İşte o yazıdan çarpıcı bir bölüm:
BİR ERKEK HİTLER GİBİ OLURSA ERKEK OLUR
"Bu saçmalık da ne oluyor demeyin, yukarıdaki görüş RTÜK'te bazı üyelerin paylaştığı bir düşünce. Halen, günümüzde, hatta bir kaç gün önce.
Akıl almaz tartışma bir şampuan reklamından kaynaklanıyor. O reklamda Hitler var. Reklamdaki içeriğe göre, bir erkek Hitler gibi olursa, erkek olur, anasını satayım, sapına kadar. Bir erkeği de Hitler gibi erkek kılan o şampuanı kullanmaktır. Bir kez daha helal olsun.
Helal olsun da, reklama tepkiler gecikmiyor. Bazı sivil toplum
kuruluşları, bazı Yahudi cemaatleri, dış basın, hatta bir AKP
milletvekili, hatta Dışişleri Bakanlığı buram buram ırkçılık kokan
bu reklamın kaldırılması için RTÜK'e başvuruyor.
RTÜK Başkanı Prof. Dr. Davut Dursun her ne kadar, "ilgili
daireye baktırdık, sorun yokmuş" dese de, itirazlar
sonrasında ayaklar yavaş yavaş yere basıyor, Reklam Kurulu TV'lerde
reklamın yayınını yasaklıyor, ayrıca o içeriği üreten firmaya ceza
veriyor. Hitler'li reklamla ilgili ilk perde kapanıyor.
OYSA KURAL BELLİ
İkinci perde RTÜK'ün kendi içinde. RTÜK'te ağır basan eğilim
ibretlik.
RTÜK'te o reklamı oynatan kanallara ve reklamı üreten firmaya ceza
vermesi gündeme geliyor. Çünkü, reklamda ayrımcılık var. RTÜK
kuralları, "reklamlar ayrımcılık içeremez, modelleyemez,
teşvik edemez" gibi, ayrımcılığa ve ırkçılığa karşı
önlemler taşıyor.
Bir bölüm RTÜK üyesi, "Reklam Kurulu zaten ceza verdi, bize ne, ayrı bir cezaya gerek yok" derken, diğer üyeler haklı olarak ve ısrarla ceza verilmesini savunuyor.

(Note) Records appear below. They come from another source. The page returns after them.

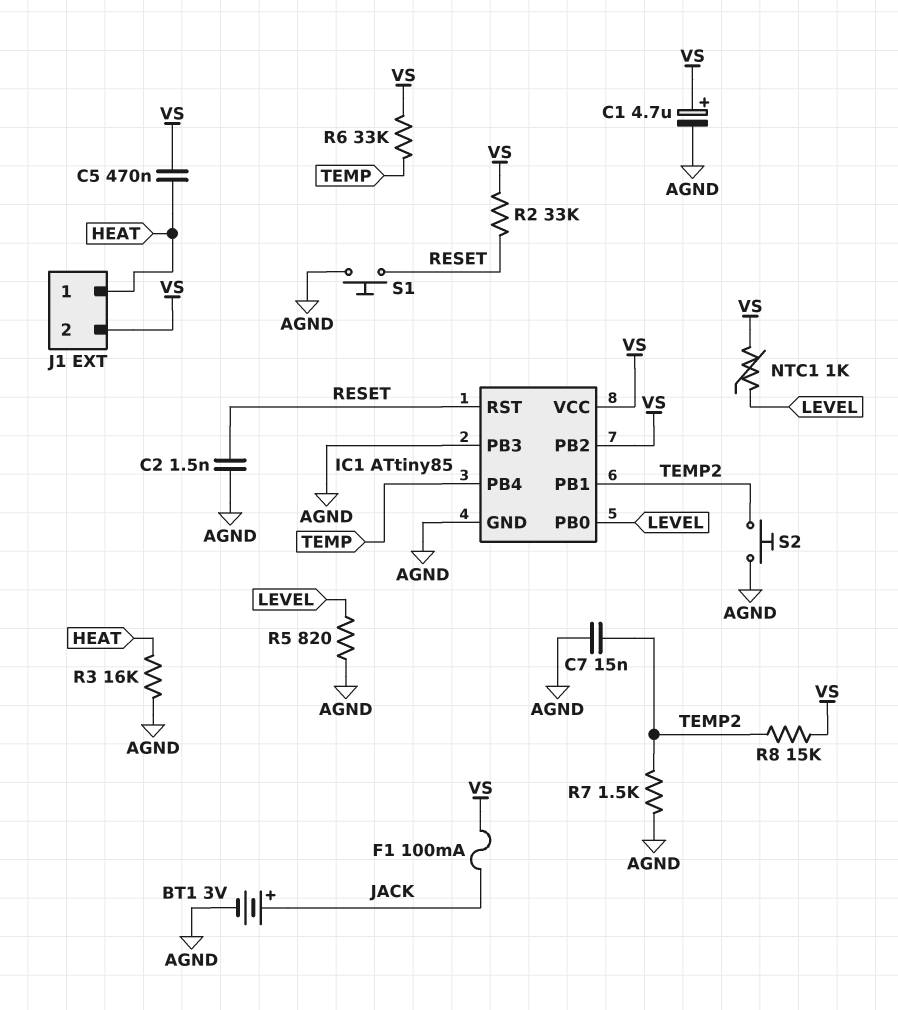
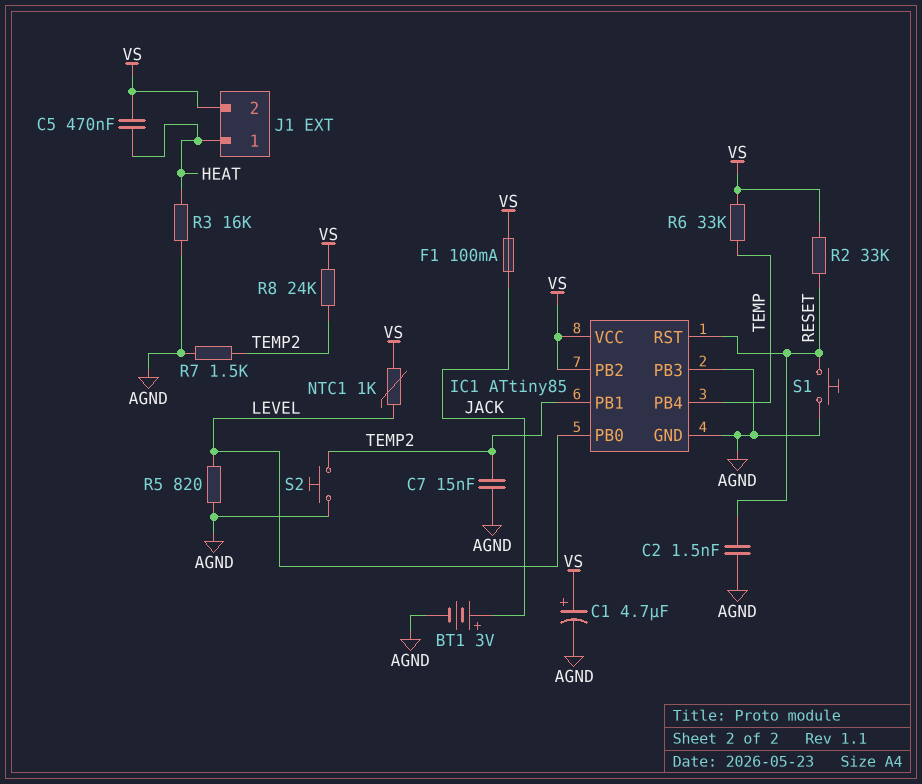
R8: 15k (TEMP2, VS) -> 24k (TEMP2, VS)

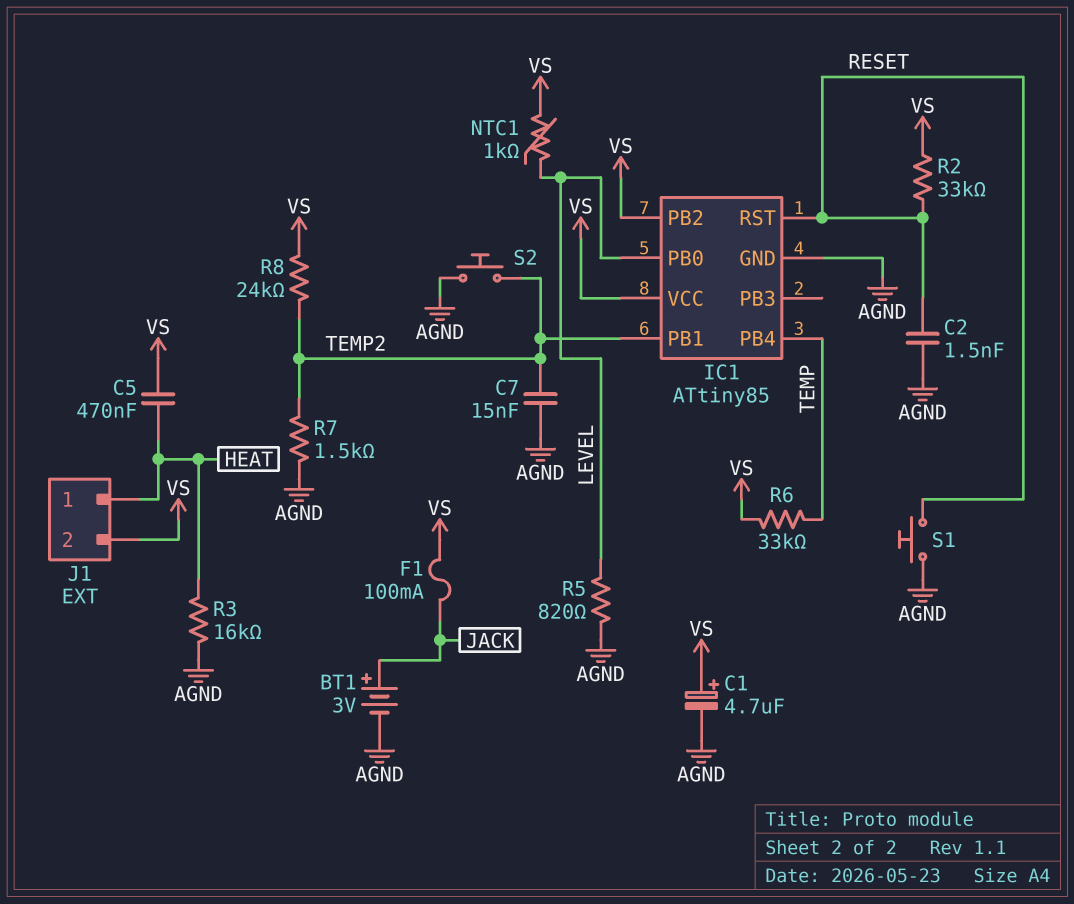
IC1 pin PB3: AGND -> none

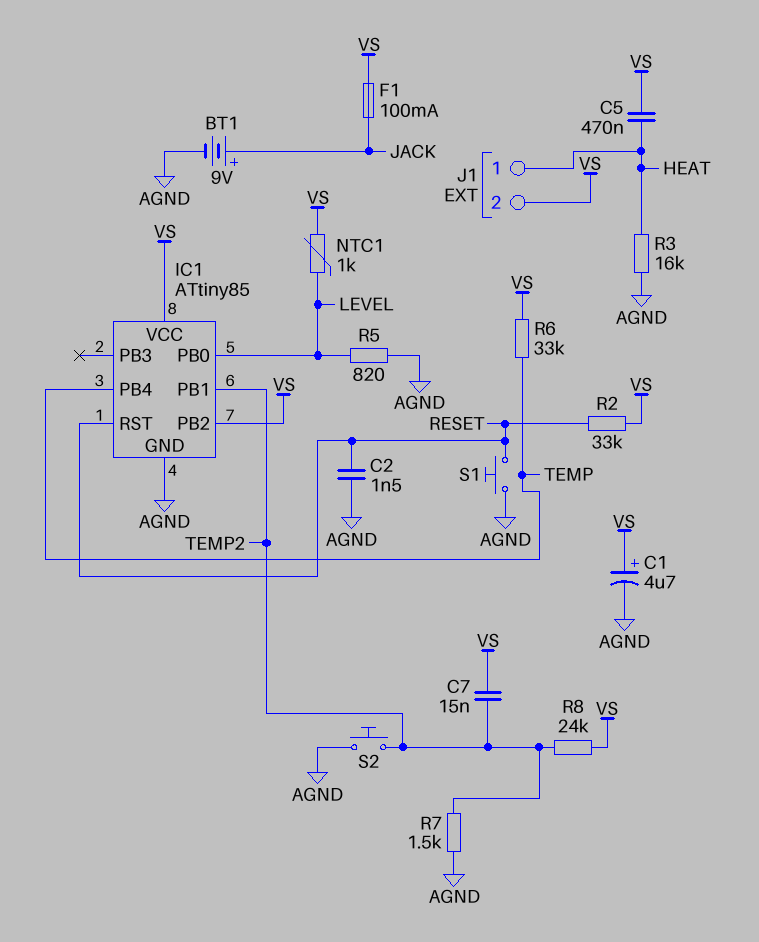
BT1: 3V (plus JACK, minus AGND) -> 9V (plus JACK, minus AGND)
C7: 15nF (AGND, TEMP2) -> 15nF (TEMP2, VS)

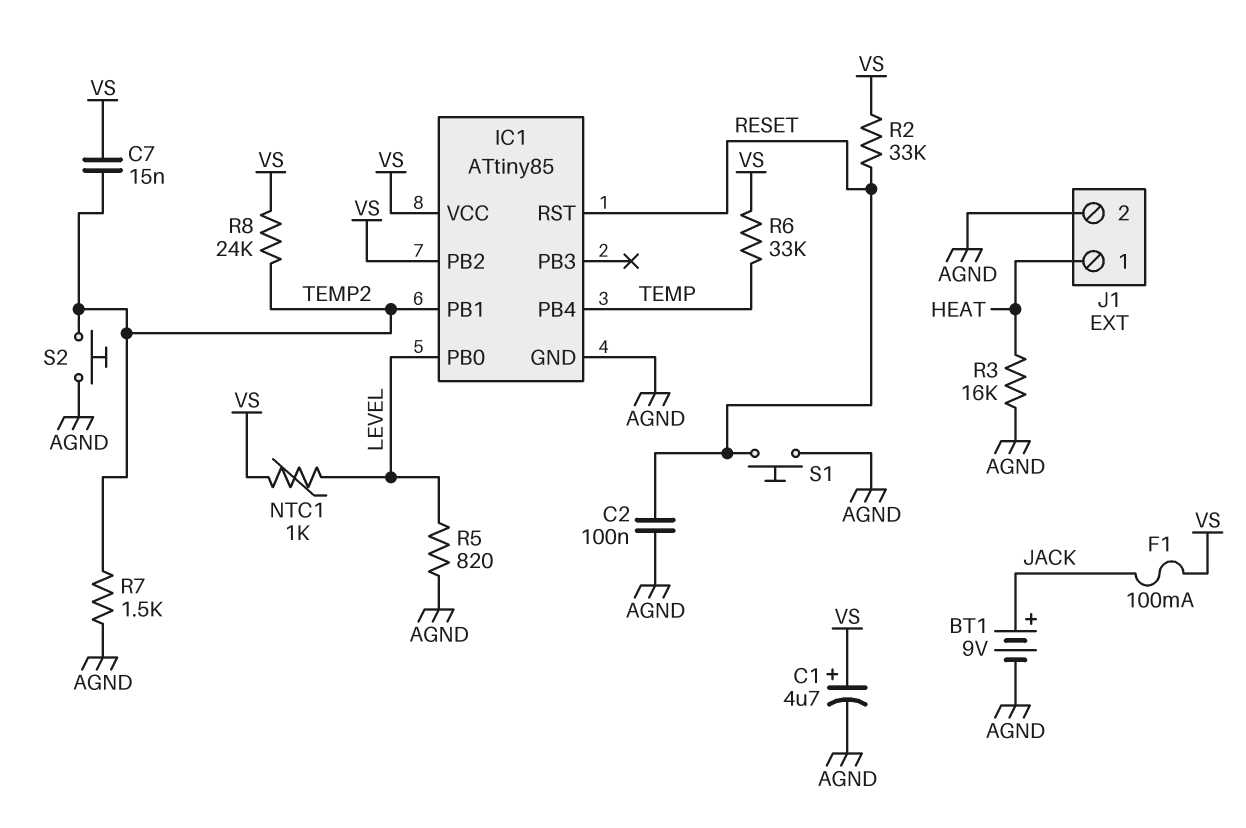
C2: 1.5nF (AGND, RESET) -> 100nF (AGND, RESET)
C5: 470nF (HEAT, VS) -> none
J1 pin 2: VS -> AGND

Nasıl ceza? Uyarı ya da para cezası olabilir, daha ağır ceza, programı durdurmak olabilir. Ne var ki, bu reklamda cezaya karşı duranlar, uyarı cezasına bile karşı çıkıyor.
Herhalde, "Yahudileri korumak bize mi düştü, Hitler'e vurmak bize mi düştü", mantığı ile. Korumakla, vurmakla ne ilgisi var, açıkça ayrımcılık yapılıyor, ceza olmayacak da, ne olacak?
DÖRT EŞİTTİR DÖRT
Ceza verelim mi, vermeyelim mi, RTÜK'teki çarpıcı görüş ayrılığı
bu.
Oylama yapılıyor. Dört dörtlük sonuç çıkıyor, 4 + 4 + 4 değil, bu
kez sadece 4 eşittir 4. Eşitliğin anlamı şu. Reklamda ırkçılık ve
ayrımcılık yoktur, kural ihlali yoktur, ceza gereksizdir.

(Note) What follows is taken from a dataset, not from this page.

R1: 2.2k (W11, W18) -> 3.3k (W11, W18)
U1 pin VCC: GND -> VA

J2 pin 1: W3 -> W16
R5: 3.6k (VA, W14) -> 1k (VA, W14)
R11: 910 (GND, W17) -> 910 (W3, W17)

Daha önce Başbakanlıkta İnsan Hakları Başkanlığı yapmış RTÜK üyesi profesör bile, ırkçılık yoktur, diyerek eşitliği sağlıyor. Ceza önleniyor. Irkçılık, ayrımcılık cezasız kalıyor.
Buna karşılık, aynı RTÜK örneğin, bikinili kızlar reklamında müthiş duyarlı. O reklamı erotik içerikte ve erkekleri tahrik edici buluyor, cezayı basıyor. Bikinili kızlar erotik, Hitler ırkçılık değil. Seksen yıllık Hitler'in akıllara durgunluk veren, bütün tarih, sosyoloji ve felsefe öğretilerini altüst eden bu yorumu bir RTÜK şaheseri.
Aynı zamanda günümüz Türkiye'sinden bir profil.